Letters to the Editor

Let's get serious about driving

I read with interest Kevin Endejan's column, “Let's Learn to Merge” (Bellevue Reporter, March 30). You have hit the nail right on the head.

We also need to learn how a stop sign works. It rotates to the left: the driver to the right having the right of way, regardless of who got there first.

This lack of knowledge manifests itself greatly when there is a power outage and the traffic signals stop working.

I was born and bred in Los Angeles, leaving there in 1981 and never to return (with the notable exceptions of Disneyland, The Reagan Library, The Huntington Library and to visit family). I have lived and driven in various places around the country, including Houston, Phoenix, Reno (Lake Tahoe), Sacramento and Seattle.

When we left California, stopping on a freeway on-ramp when you simply “chickened out” could result in a very stiff fine and possible suspension of your license. But that was in the '70s.

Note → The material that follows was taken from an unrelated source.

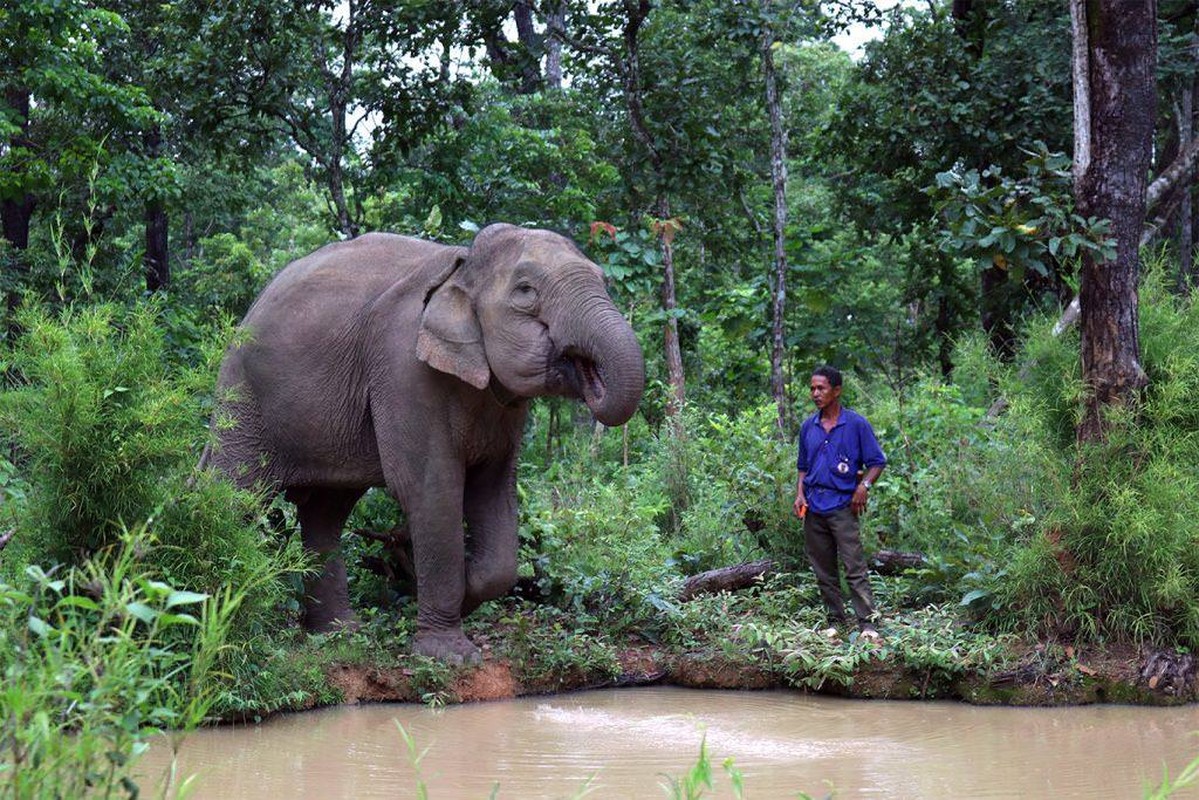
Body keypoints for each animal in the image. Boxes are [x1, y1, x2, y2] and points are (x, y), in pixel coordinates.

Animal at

The most aggressive drivers I have found are in Phoenix. When we left Phoenix in 2003, it had the highest accident rate in the nation. This translates into the highest, or second highest, insurance rates in the nation.

In contrast, the drivers here seem to drive stupidly.

Arizona doesn't take driving seriously. When my daughter received her license at age 18, the card said it expired when she turns 65. When we moved to Phoenix in 1996 I was 49, and my new license expired, you guessed it, when I turned 65. Do you honestly think that I will not pick up any bad habits in that time?

The best driving tests I encountered were in California. A very comprehensive written and a reasonable practical (driving) test. In Arizona and Washington, these are jokes. Texas had really dumb questions on the written exam, like: “How many points to you get on your license if you...?” Who cares? You just need to know that you don't do that.

My proposal would be to make driver's license renewal much more comprehensive. Renew every four years, with a comprehensive weighted written and a serious driving test. The cost? I would suggest $50. If you can afford to own and drive a car, you can afford to pay $50 every four years to get your license renewed.

I would also propose stricter enforcement. When that person doesn't want to wait in line for the off-ramp and blocks traffic when trying to get in at the last moment, a traffic citation would be in order. And if he misjudged and didn't realize that a line was forming, there is another off-ramp farther down the freeway.

More unmarked patrol cars would be a nice thing too. One evening I was on I-405 in moderately heavy traffic when a car zoomed around me, cut me off, zoomed up and cut off another driver. He (or she) did this a couple of more times before he cut off a Chevy Suburban. As soon as he did, the Suburban lit up like a Christmas tree. It was an unmarked patrol car.

With that said, we need to keep in mind that really good drivers sometimes make mistakes. It is all part of being human. I would much rather be stopped and given a recorded warning the first time I made an honest mistake than to let it slide and be cited when I make the same mistake again and do some real damage.

All of this would translate into better commutes and lower insurance rates. And cooler tempers.